Detailed walkthrough

Consider the power series with general term $a_k=k!x^k.$ To study convergence, apply the Ratio Test:

$$r=\lim_{k\to\infty}\frac{|a_{k+1}|}{|a_k|} =\lim_{k\to\infty}\frac{|(k+1)!x^{k+1}|}{|k!x^k|}.$$

Simplify:

$$r=\lim_{k\to\infty}|x|(k+1).$$

Now split into cases.

If $x\neq 0$

Then $|x|>0$, so

$$r=\infty,$$

which is greater than 1. The series diverges.

If $x=0$

Then every term is zero for $k\ge1$, so the series converges trivially.

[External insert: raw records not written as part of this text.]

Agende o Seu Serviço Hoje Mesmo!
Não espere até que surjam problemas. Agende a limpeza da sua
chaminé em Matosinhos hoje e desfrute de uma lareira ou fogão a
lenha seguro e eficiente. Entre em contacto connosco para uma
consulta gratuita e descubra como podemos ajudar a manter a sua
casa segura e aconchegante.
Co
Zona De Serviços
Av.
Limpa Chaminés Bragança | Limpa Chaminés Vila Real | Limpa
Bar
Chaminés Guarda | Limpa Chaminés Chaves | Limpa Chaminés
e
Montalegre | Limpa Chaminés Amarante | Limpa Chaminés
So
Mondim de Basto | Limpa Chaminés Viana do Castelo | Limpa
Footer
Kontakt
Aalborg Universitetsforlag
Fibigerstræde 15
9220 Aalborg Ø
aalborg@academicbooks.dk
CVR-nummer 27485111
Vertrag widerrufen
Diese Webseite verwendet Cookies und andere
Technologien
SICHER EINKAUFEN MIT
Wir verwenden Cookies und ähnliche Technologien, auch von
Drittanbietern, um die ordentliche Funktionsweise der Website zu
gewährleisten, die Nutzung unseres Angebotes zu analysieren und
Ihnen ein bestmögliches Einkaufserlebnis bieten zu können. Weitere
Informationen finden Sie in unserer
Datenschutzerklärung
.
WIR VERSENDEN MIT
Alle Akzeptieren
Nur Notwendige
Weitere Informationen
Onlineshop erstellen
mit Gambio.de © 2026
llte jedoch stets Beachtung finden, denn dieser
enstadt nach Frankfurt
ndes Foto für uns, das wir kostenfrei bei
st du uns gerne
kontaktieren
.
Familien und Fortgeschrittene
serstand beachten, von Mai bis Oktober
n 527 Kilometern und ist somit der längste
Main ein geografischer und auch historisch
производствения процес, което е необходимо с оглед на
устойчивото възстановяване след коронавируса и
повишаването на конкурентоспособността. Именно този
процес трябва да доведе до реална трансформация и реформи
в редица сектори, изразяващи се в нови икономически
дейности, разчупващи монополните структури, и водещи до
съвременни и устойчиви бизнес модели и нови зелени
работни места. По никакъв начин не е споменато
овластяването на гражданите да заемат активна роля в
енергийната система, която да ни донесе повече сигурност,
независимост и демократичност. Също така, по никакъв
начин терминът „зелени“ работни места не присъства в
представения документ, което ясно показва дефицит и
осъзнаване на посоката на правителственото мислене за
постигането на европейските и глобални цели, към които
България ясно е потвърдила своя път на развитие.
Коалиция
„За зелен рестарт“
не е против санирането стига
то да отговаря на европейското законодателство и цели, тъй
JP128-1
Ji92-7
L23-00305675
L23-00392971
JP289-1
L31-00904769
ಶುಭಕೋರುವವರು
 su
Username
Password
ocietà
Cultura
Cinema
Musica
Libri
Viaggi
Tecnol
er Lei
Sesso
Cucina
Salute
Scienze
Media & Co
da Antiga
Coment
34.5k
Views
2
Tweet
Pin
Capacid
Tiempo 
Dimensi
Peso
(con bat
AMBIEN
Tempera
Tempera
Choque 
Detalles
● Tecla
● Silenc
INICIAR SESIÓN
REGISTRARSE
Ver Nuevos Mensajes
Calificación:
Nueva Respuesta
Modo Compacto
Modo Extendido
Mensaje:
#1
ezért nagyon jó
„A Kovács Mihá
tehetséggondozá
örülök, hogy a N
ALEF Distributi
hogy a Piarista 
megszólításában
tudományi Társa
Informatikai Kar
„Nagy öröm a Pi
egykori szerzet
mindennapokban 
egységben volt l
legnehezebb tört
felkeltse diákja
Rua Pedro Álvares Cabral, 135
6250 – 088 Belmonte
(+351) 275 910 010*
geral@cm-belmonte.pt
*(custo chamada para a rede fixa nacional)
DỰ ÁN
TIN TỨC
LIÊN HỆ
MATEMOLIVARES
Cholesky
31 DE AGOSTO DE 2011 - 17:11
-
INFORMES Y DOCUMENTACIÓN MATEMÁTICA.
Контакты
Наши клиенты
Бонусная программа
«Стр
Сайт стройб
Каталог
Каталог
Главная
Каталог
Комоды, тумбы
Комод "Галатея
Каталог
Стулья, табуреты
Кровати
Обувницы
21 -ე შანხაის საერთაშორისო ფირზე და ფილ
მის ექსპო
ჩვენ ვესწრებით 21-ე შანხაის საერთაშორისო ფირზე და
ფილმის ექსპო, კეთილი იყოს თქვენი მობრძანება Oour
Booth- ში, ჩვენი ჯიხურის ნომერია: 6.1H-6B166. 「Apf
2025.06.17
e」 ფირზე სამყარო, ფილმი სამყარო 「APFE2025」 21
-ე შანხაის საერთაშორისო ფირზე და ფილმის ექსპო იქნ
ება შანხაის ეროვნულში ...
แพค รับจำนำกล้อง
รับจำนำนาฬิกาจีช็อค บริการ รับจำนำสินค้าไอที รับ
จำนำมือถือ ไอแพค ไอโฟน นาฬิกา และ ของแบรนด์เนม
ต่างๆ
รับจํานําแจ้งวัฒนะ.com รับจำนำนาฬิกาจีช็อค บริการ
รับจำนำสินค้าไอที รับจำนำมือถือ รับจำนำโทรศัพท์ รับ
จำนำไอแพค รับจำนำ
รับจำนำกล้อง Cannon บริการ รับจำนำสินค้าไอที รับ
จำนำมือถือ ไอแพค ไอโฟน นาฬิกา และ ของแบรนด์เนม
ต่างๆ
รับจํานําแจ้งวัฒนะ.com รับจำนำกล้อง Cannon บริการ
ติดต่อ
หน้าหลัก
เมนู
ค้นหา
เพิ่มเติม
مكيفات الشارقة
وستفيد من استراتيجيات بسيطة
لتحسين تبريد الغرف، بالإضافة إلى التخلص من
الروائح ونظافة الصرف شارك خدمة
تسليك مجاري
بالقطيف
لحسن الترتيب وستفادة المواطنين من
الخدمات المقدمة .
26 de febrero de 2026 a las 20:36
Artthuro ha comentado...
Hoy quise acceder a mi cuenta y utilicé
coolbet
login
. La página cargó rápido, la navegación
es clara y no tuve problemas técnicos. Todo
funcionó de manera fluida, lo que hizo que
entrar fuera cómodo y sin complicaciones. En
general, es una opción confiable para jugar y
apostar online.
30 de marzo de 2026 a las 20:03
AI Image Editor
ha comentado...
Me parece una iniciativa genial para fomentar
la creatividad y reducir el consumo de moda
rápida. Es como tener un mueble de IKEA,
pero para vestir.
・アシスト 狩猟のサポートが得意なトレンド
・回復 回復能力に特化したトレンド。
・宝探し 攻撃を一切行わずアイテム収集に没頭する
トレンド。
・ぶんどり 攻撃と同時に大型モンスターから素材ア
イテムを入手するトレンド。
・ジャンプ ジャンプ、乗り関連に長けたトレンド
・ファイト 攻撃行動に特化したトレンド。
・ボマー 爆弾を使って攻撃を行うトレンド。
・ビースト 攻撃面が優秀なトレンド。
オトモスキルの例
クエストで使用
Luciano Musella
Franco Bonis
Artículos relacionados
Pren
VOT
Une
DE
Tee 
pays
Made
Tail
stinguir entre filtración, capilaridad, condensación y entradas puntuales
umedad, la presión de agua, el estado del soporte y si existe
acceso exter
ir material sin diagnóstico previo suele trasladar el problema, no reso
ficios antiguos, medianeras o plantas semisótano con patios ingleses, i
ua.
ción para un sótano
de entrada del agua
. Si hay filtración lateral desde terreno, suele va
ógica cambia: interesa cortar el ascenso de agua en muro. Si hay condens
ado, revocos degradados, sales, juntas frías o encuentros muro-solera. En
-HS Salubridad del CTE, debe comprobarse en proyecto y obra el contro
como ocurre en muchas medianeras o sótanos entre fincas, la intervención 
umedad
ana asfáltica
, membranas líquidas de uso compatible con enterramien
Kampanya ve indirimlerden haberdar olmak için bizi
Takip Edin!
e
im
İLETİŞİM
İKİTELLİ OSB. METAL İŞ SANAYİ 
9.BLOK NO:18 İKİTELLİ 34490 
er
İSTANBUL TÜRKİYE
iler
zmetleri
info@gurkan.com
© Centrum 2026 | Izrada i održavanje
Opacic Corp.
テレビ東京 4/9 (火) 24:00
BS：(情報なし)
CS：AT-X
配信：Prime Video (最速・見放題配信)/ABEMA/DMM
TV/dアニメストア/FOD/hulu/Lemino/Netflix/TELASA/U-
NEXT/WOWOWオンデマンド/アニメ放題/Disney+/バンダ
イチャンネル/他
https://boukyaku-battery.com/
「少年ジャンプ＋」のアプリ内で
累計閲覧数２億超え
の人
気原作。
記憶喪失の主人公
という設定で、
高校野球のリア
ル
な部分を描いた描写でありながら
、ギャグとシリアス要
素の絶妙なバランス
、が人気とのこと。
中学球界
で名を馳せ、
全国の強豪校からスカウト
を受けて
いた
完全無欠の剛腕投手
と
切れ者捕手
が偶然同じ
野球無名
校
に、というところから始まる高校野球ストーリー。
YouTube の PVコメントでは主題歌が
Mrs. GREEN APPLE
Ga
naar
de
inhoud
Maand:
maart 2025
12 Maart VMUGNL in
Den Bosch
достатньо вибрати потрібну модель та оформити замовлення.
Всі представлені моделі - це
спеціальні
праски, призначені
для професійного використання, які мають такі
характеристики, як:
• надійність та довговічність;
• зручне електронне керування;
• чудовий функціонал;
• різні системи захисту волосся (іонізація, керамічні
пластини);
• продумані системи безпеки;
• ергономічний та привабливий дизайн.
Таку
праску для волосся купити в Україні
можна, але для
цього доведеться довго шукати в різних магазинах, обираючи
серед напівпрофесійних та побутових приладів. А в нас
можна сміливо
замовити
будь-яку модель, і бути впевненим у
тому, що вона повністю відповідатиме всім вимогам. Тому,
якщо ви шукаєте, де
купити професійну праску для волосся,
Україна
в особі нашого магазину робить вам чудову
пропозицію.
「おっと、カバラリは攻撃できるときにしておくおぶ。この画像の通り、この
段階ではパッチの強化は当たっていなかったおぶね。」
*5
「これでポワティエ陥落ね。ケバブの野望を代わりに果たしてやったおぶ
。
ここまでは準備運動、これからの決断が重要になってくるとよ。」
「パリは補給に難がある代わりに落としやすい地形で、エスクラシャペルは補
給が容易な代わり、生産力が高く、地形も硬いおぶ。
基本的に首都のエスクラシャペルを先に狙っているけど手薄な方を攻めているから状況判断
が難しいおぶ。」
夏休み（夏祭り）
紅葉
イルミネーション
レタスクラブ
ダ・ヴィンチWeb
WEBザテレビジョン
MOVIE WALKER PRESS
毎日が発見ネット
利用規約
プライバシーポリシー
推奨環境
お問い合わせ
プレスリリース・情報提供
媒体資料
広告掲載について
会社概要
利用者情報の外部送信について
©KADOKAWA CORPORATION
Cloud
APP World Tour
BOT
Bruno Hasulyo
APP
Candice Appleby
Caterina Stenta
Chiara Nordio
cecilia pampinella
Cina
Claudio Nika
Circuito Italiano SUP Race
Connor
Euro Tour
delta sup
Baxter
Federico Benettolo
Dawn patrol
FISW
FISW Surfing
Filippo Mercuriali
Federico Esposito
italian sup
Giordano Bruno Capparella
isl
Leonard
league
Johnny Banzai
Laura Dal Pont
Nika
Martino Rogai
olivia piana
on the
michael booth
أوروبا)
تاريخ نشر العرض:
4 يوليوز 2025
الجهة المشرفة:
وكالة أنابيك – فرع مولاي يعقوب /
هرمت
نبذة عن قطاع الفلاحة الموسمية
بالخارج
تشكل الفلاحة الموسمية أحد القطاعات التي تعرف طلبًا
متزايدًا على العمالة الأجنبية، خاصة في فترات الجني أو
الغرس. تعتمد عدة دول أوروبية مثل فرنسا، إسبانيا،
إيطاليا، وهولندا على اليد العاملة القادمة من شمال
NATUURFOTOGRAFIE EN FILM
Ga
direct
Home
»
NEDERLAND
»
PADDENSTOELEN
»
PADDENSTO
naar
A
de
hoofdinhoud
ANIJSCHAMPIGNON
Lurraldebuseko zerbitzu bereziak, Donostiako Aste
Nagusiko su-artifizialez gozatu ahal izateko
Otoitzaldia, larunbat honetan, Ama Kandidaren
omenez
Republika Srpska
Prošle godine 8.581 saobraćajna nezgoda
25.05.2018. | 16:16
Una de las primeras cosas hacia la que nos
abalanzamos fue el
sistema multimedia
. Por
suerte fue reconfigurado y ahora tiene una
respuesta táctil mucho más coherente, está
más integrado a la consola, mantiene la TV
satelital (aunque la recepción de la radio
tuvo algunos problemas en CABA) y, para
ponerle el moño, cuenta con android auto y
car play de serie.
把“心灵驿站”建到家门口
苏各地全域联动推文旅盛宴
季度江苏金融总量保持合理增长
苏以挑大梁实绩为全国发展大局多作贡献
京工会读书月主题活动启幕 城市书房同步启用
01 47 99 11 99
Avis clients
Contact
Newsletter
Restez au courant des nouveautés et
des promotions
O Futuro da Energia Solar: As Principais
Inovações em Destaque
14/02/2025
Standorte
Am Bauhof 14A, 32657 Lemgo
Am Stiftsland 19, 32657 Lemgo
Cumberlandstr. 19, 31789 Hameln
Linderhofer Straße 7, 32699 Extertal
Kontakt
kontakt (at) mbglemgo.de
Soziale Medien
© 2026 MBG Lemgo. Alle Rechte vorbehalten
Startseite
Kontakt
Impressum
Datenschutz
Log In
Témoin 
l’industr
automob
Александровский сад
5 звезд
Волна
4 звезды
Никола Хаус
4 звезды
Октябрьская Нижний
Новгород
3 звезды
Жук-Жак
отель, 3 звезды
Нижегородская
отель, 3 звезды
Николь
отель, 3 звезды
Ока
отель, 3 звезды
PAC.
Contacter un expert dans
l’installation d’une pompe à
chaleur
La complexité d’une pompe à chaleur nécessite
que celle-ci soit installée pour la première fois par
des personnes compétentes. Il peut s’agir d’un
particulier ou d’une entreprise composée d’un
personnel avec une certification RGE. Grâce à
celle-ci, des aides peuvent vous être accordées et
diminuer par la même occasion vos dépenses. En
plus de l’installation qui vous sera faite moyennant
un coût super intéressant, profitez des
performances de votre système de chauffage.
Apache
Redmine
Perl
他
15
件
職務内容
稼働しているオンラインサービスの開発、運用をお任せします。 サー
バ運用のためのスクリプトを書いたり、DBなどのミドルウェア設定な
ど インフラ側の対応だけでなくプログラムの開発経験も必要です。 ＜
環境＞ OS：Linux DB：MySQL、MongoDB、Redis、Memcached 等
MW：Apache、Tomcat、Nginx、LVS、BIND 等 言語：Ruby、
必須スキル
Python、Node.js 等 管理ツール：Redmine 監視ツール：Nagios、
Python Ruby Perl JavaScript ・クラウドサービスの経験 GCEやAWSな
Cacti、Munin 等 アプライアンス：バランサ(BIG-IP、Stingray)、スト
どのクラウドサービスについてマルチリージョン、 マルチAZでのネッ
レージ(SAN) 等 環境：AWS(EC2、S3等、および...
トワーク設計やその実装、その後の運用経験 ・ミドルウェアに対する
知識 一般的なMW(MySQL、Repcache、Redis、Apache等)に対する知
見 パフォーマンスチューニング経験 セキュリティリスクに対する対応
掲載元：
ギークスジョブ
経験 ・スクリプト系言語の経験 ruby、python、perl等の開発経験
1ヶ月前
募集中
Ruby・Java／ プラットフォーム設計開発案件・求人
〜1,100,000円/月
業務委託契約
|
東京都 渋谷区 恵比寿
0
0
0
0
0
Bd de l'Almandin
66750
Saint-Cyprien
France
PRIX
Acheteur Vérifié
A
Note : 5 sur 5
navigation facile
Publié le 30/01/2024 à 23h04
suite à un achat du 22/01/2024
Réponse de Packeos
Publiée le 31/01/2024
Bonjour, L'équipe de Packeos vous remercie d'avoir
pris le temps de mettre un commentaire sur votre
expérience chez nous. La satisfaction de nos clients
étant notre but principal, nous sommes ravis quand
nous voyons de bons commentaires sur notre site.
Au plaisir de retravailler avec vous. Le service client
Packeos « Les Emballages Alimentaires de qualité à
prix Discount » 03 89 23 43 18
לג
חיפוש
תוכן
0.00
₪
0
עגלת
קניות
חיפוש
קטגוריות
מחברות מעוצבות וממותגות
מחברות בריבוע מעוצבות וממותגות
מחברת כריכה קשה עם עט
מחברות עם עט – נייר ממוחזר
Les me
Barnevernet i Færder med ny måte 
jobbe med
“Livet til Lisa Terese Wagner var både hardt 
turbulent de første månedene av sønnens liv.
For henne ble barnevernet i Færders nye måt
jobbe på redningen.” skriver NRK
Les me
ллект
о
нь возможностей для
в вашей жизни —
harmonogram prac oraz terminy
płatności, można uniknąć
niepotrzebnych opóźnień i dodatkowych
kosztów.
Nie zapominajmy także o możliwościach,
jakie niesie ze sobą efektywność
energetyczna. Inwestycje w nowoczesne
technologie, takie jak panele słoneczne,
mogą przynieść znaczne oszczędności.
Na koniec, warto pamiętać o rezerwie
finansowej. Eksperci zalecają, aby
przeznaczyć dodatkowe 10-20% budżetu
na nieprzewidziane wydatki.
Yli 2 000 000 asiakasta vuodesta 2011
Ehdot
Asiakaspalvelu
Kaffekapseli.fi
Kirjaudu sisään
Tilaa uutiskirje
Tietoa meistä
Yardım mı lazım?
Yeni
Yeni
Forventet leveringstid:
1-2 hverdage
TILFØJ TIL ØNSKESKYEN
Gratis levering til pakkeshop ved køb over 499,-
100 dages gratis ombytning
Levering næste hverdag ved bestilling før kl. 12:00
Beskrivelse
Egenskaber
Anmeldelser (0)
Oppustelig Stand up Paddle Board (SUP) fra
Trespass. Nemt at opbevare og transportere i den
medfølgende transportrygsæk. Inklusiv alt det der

So the interval of convergence is just

$$\{0\}.$$

The radius of convergence is

$$R=0.$$

General method to remember

For series with factorials, powers, exponentials, or products, the Ratio Test is often the first thing to try. If the ratio tends to a number less than 1, you get convergence; if it is greater than 1, divergence; if it equals 1, you need another test.

💡 Pitfall guide

A frequent mistake is to think a power series always has some positive radius of convergence. Not true. Factorials in the numerator can destroy convergence completely, leaving only the center point. Another small trap is forgetting to test the center separately when the ratio limit is not informative.

🔄 Real-world variant

If the term were $\frac{x^k}{k!}$ instead of $k!x^k$, the same Ratio Test would give a limit of $0$ for every real $x$, so the radius of convergence would be infinite. Swapping factorials from numerator to denominator completely changes the behavior.

🔍 Related terms

Ratio Test, radius of convergence, power series